- Canadian release

Single by Connie Francis

from the EP Connie Francis In Paris
- B-side: Lily Marlène; Celui Que Je Veux (Someone Else's Boy);
- Released: 1961; 65 years ago
- Recorded: June 1961
- Genre: Pop music
- Length: 1:51
- Label: MGM Records SPF-1092; LSF-51X
- Songwriters: Sebastián Yradier, Hubert Ithier

= Jamais (song) =

Jamais is a French single recorded by U.S. entertainer Connie Francis. The song is a French reworking of Sebastián Yradier's classic tale about a white dove, "La Paloma", a song which Francis also recorded in
- English (as Your Love)
- Italian (as La Paloma)
- Neapolitan (as La Paloma)
- Portuguese (as La Paloma)
- Spanish (as La Paloma, sometimes also credited as Tú Amor)

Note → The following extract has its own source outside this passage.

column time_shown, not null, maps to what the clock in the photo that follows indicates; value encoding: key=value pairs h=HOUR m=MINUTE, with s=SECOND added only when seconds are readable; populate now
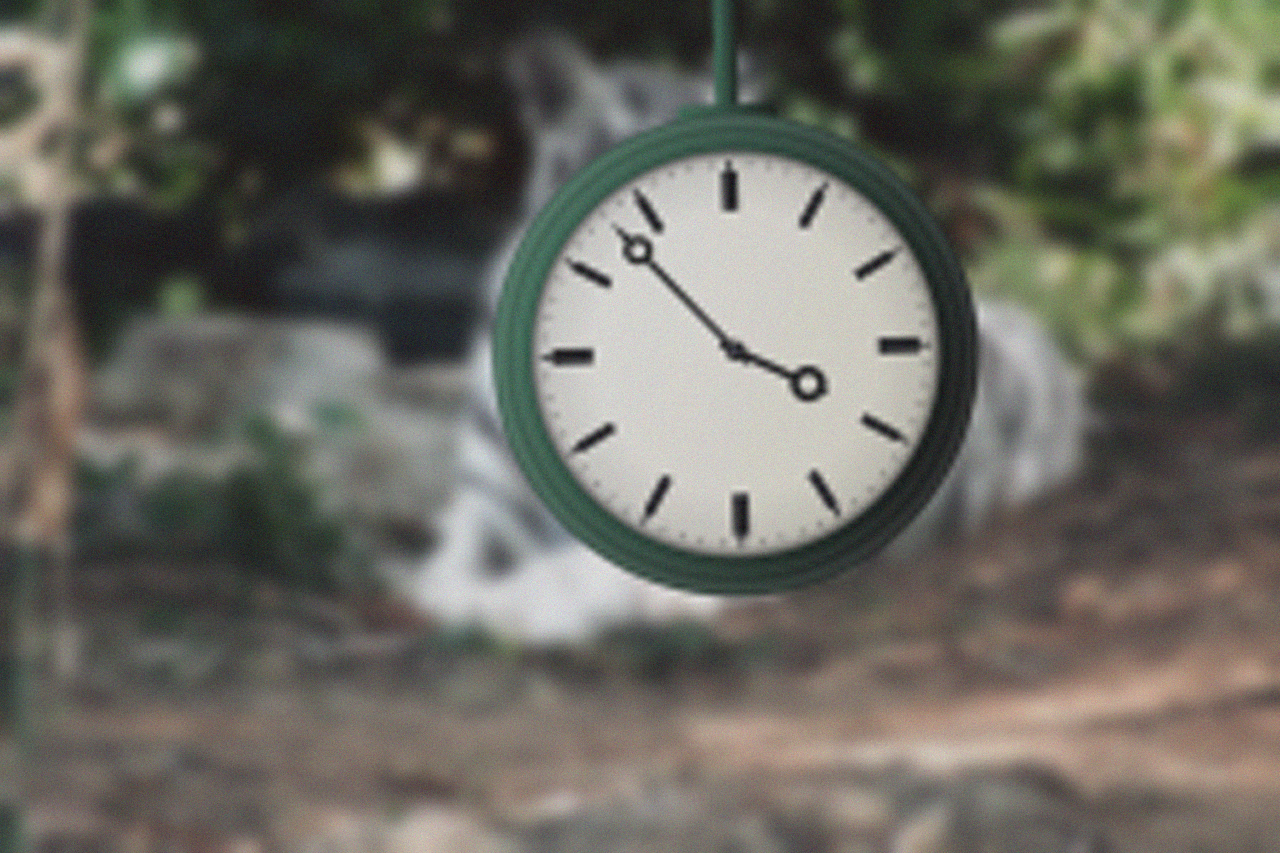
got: h=3 m=53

The B-side of "Jamais" was "Lily Marlène", a French cover version of Lale Andersen's wartime classic Lili Marleen. In Canada, the B-side was instead the french recording of her 1961 song "Someone Else's Boy". All of these songs plus "La Seule Qui T'aime" ("Pretty Little Baby"), were featured in her 1961 extended play Connie Francis In Paris, released in Belgium and France. Cashbox magazine called "Jamais" a highlight on the "sensational EP".

== Commercial performance ==
"Jamais" became a Top Ten single for Francis in Canada and France. In Canada, Quebec City deejay St. Jean Cote first got hold of one of the original French records of the song from France, and began playing it on his radio station. Demand quickly surged for the song, and by May 1962 almost 2500 copies were ordered. The recording became popular among the French-speaking areas in the country, as well as in English-speaking areas, and was listed among the best-selling singles in the country in 1962. Francis had a total of five singles on the ranking. The single was such a success, that an album was prepared to be released, with seven French songs and five Italian ones.